Behavior Under Failure

Cross-Region Network uses multiple paths across the backbone. If a single path degrades or fails, traffic is rerouted automatically. You should not see persistent loss from a single backbone incident, but you may see a short reconvergence window during the reroute.

Common Misconceptions

"I need to create VPCs in each region before I can use cross-region traffic." No. The Global VPC already has a subnet in every region. Creating an instance in a new region places it in that region's default subnet, which is already connected to the rest.

"I have to pick a CIDR that won't collide across regions." Not in VPC-Default. The platform's per-region /20 assignments don't collide with each other, and you don't choose them. You only pick CIDRs when you create a VPC of your own.

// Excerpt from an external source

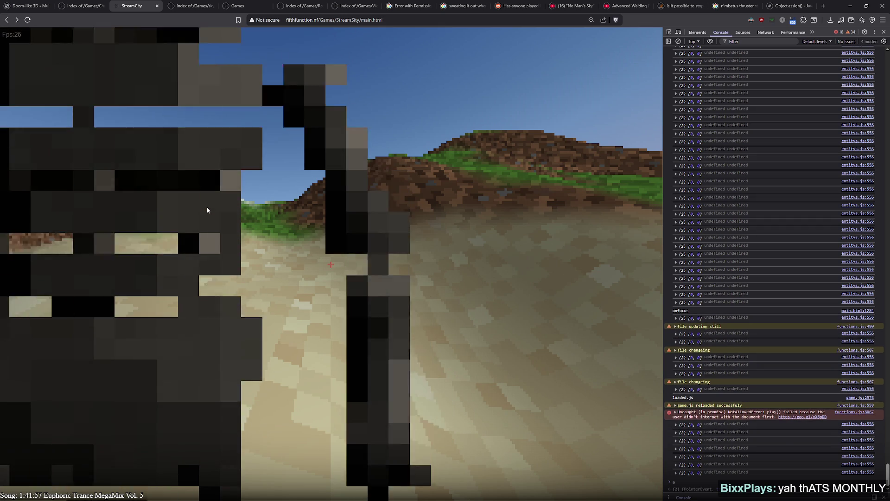
key("F3")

"Ping doesn't work — I need to add a security group rule." Security groups on this platform are for public-network traffic. They don't gate private traffic between subnets in the same VPC, cross-region or otherwise. Check OS firewalls on the instance first.

"I need a VPC peering between regions." There is no peering step inside a VPC — the per-region subnets of the same VPC are already connected. Peering only comes up if you need two different VPCs to reach each other.

"Cross-Region Network carries only IPv4." It carries both IPv4 and IPv6. If your application is dual-stack, both stacks work across regions within the same VPC.